As former Vanity Fair editor Tina Brown wrote in the Princess's biography, The Diana Chronicles, the fanciful, over-the-top looks Diana wore in the ‘80s weren’t just a reflection of the decade’s more-is-more aesthetic. According to Brown, Diana was working to fit in with the palace’s standards, and her discomfort with the pomp and circumstance was evident. When she left following her divorce in 1996, she finally leaned into her true style.

“In the first half of the eighties, the times she got it wrong were as numerous as the times she got it right,” wrote Brown. “She recognized it herself when the honed, streamlined nineties Diana cleaned out her wardrobe for the auction at Christie’s in New York and marveled at all the blunders she’d worn on her back.”

Among those 97 "blunders"—which were sold for to raise money for charities fighting AIDS and cancer—is a particularly ostentatious white gown that Diana referred to as the "Elvis dress" thanks to the crazy collar situation on the matching bolero jacket.

Diana At Fashion Awards
Credit: Princess Diana Archive/Getty Images
Diana, Princess of Wales attends a British Fashion Awards
Credit: Julian Parker/Getty Images

Brown recalls Diana telling her, “You know that Catherine Walker with all the bugle beads? People in England don’t wear those kind of clothes anymore.” She had originally commissioned the gown for an official visit to Hong Kong (the pearl beading is a nod to Chinese culture), and later re-wore it for the 1989 British Fashion Awards.

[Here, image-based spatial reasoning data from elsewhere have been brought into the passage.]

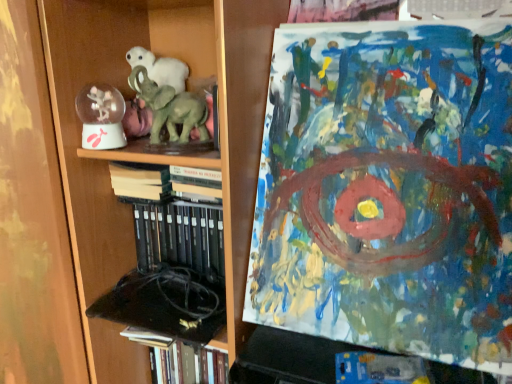
Question: Is point (120, 178) closer or farther from the camera than point (130, 39)?

Choices:
 (A) farther
 (B) closer

Answer: (B)

Question: Do you think hardcover books at center, the 2th book in the bottom-to-top sequence, is within wooden bookcase at left, or outside of it?

Choices:
 (A) outside
 (B) inside

Answer: (B)

Question: Which is nearer to the green matte elephant at center?

Choices:
 (A) wooden bookcase at left
 (B) clear plastic snow globe at left
 (C) hardcover book at lower left, placed as the first book when sorted from bottom to top
 (D) hardcover books at center, the 2th book in the bottom-to-top sequence
 (E) abstract acrylic painting at upper right

Answer: (B)

Question: Which object is the closest to the hardcover book at lower left, placed as the first book when sorted from bottom to top?

Choices:
 (A) green matte elephant at center
 (B) wooden bookcase at left
 (C) abstract acrylic painting at upper right
 (D) clear plastic snow globe at left
 (E) hardcover books at center, the first book positioned from the top

Answer: (B)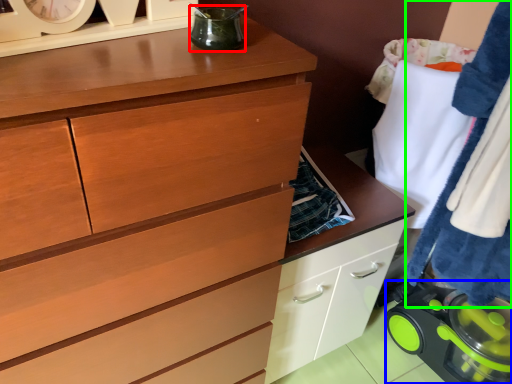
Question: Which is nearer to the appliance (highlighted by a red box)? appliance (highlighted by a blue box) or clothing (highlighted by a green box).

Choices:
 (A) appliance
 (B) clothing

Answer: (B)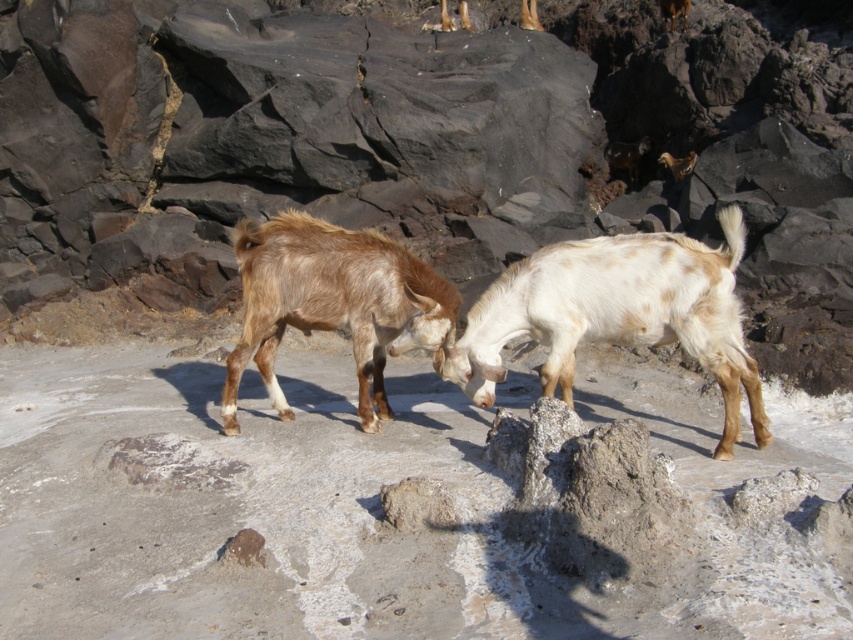
You are a wildlife photographer aiming to capture a closeup shot of both the white speckled fur at center and the brown fuzzy goat at center. Since you want to ensure both are in focus, you need to know which one is bigger. Which goat is larger?

The white speckled fur at center is larger in size than the brown fuzzy goat at center, so you should focus on the white speckled fur at center as it is bigger.

You are a wildlife photographer aiming to capture a closeup shot of both the white speckled fur at center and the brown fuzzy goat at center. Your camera has a maximum focus range of 30 inches. Can you photograph both subjects without moving your camera?

The white speckled fur at center is 30.39 inches away from the brown fuzzy goat at center. Since the distance between them exceeds the camera maximum focus range of 30 inches, you cannot photograph both subjects without moving your camera.

You are a wildlife photographer aiming to capture a closeup of the white speckled fur at center. Based on the scene description, what is the exact coordinate where you should focus your camera?

The white speckled fur at center is located at point (619,314), so you should focus your camera there.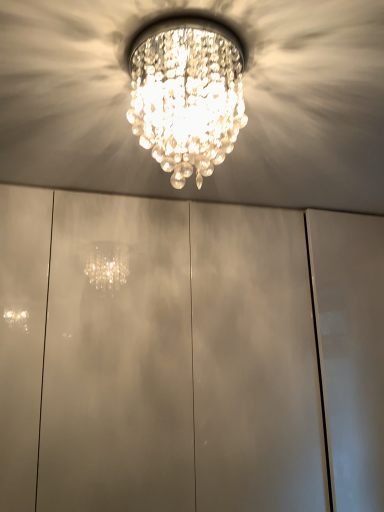
Question: From the image's perspective, is clear crystal chandelier at center below glossy white cabinet at center?

Choices:
 (A) no
 (B) yes

Answer: (A)

Question: Can you confirm if clear crystal chandelier at center is positioned to the left of glossy white cabinet at center?

Choices:
 (A) no
 (B) yes

Answer: (B)

Question: Is clear crystal chandelier at center further to camera compared to glossy white cabinet at center?

Choices:
 (A) yes
 (B) no

Answer: (B)

Question: From a real-world perspective, is clear crystal chandelier at center located beneath glossy white cabinet at center?

Choices:
 (A) yes
 (B) no

Answer: (B)

Question: Is clear crystal chandelier at center positioned before glossy white cabinet at center?

Choices:
 (A) no
 (B) yes

Answer: (B)

Question: Considering the relative sizes of clear crystal chandelier at center and glossy white cabinet at center in the image provided, is clear crystal chandelier at center shorter than glossy white cabinet at center?

Choices:
 (A) no
 (B) yes

Answer: (B)

Question: From a real-world perspective, is glossy white cabinet at center on clear crystal chandelier at center?

Choices:
 (A) no
 (B) yes

Answer: (A)

Question: Considering the relative sizes of glossy white cabinet at center and clear crystal chandelier at center in the image provided, is glossy white cabinet at center taller than clear crystal chandelier at center?

Choices:
 (A) yes
 (B) no

Answer: (A)

Question: Considering the relative sizes of glossy white cabinet at center and clear crystal chandelier at center in the image provided, is glossy white cabinet at center shorter than clear crystal chandelier at center?

Choices:
 (A) yes
 (B) no

Answer: (B)

Question: Would you say glossy white cabinet at center is a long distance from clear crystal chandelier at center?

Choices:
 (A) yes
 (B) no

Answer: (B)

Question: Is glossy white cabinet at center oriented towards clear crystal chandelier at center?

Choices:
 (A) no
 (B) yes

Answer: (B)

Question: Considering the relative sizes of glossy white cabinet at center and clear crystal chandelier at center in the image provided, is glossy white cabinet at center bigger than clear crystal chandelier at center?

Choices:
 (A) no
 (B) yes

Answer: (B)

Question: From a real-world perspective, is clear crystal chandelier at center above or below glossy white cabinet at center?

Choices:
 (A) above
 (B) below

Answer: (A)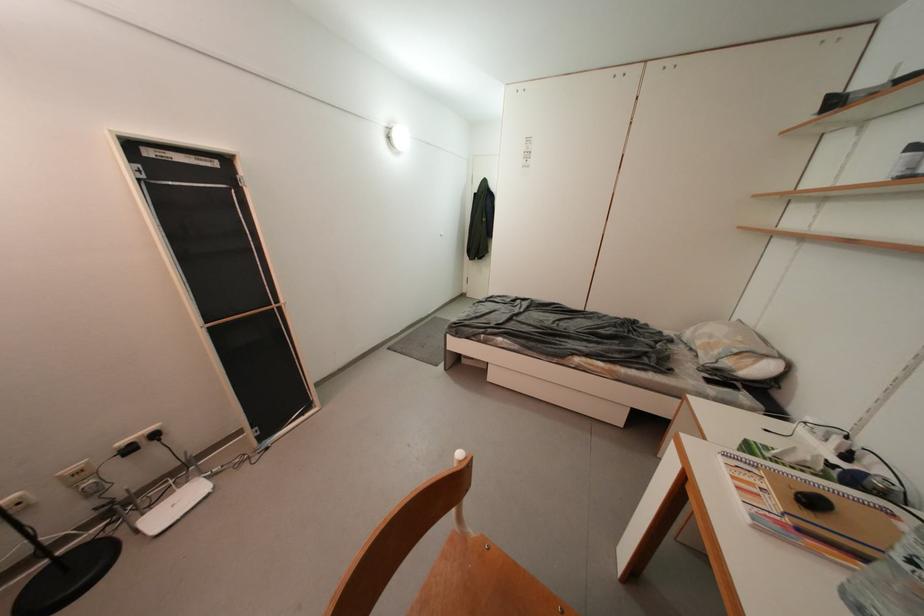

The Catherine Walker creation was one of many by the British designer that Diana wore during her time as a princess. In 2012, Walker reminisced, "Whenever I saw the Princess in this dress, I could not help but feel that it would not be possible for anyone else ever to wear this dress and bolero."

She added, "She shone in the dress and the dress shone around her in a shimmering column of glistening pearls."

But not everyone was a fan—specifically, Di's eldest son. Brown writes, "The curator of the [Christie's] show, Meredith Etherington-Smith, recalls Prince William commenting, ‘Mummy, that’s too awful to sell’ when they added one especially over-the-top bugle-beaded number to the pricey inventory of glittering duds.”

During the auction, which raised 3 million pounds for the various charities, the dress was purchased by The Franklin Mint, a company which produces Diana memorabilia. They eventually released a Princess Diana doll wearing the Elvis dress.

The gown was later donated to the Victoria & Albert Museum in London, where it's currently in storage. And, love it or hate it, the Elvis dress will go down as an iconic Princess Diana look.